Given data>
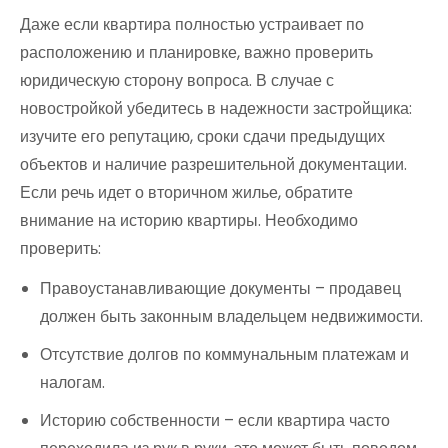
Даже если квартира полностью устраивает по
расположению и планировке, важно проверить
юридическую сторону вопроса. В случае с
новостройкой убедитесь в надежности застройщика:
изучите его репутацию, сроки сдачи предыдущих
объектов и наличие разрешительной документации.
Если речь идет о вторичном жилье, обратите
внимание на историю квартиры. Необходимо
проверить:
Правоустанавливающие документы – продавец
должен быть законным владельцем недвижимости.
Отсутствие долгов по коммунальным платежам и
налогам.
Историю собственности – если квартира часто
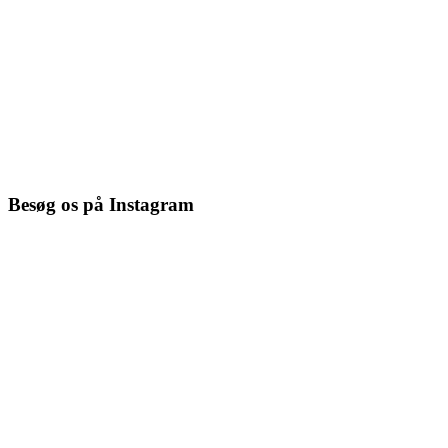
Besøg os på Instagram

Problem statement>
Copy out every line above word for word, leaving out the pictures.

Solution for this exercise>
Даже если квартира полностью устраивает по
расположению и планировке, важно проверить
юридическую сторону вопроса. В случае с
новостройкой убедитесь в надежности застройщика:
изучите его репутацию, сроки сдачи предыдущих
объектов и наличие разрешительной документации.
Если речь идет о вторичном жилье, обратите
внимание на историю квартиры. Необходимо
проверить:
Правоустанавливающие документы – продавец
должен быть законным владельцем недвижимости.
Отсутствие долгов по коммунальным платежам и
налогам.
Историю собственности – если квартира часто
Besøg os på Instagram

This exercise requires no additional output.